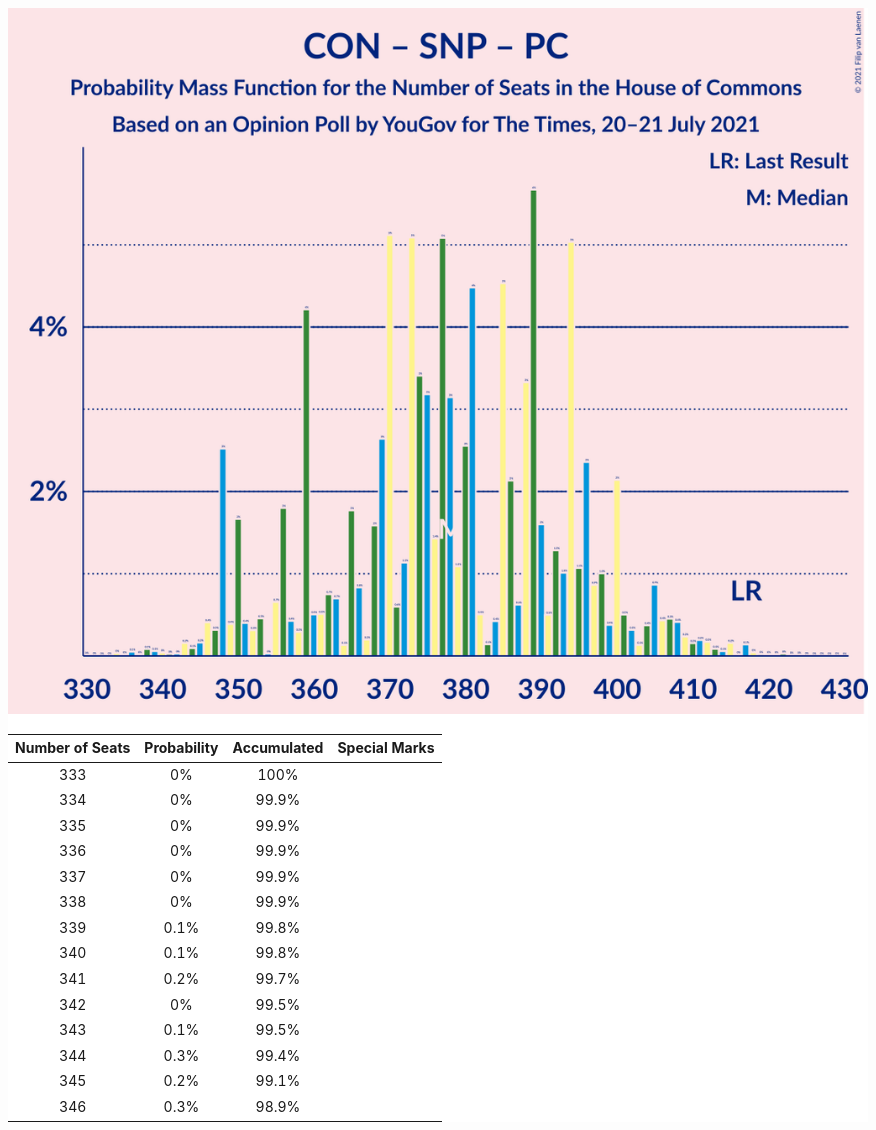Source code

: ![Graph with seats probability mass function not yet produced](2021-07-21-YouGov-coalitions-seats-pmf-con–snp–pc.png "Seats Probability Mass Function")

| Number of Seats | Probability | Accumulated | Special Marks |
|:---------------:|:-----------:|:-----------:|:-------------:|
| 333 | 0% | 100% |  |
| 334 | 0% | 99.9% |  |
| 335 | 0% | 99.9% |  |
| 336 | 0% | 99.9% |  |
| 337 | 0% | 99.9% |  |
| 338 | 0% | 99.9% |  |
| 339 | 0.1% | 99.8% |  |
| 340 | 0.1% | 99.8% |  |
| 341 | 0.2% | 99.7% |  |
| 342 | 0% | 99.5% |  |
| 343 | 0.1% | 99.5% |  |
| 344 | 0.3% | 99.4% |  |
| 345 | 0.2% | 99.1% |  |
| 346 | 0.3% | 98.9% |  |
____________
(What is expected): The reply must consist solely of the lines from the one containing "338 | 0% | 99.9%" through the last line in the material above, reproduced exactly.

(Result below):
| 338 | 0% | 99.9% |  |
| 339 | 0.1% | 99.8% |  |
| 340 | 0.1% | 99.8% |  |
| 341 | 0.2% | 99.7% |  |
| 342 | 0% | 99.5% |  |
| 343 | 0.1% | 99.5% |  |
| 344 | 0.3% | 99.4% |  |
| 345 | 0.2% | 99.1% |  |
| 346 | 0.3% | 98.9% |  |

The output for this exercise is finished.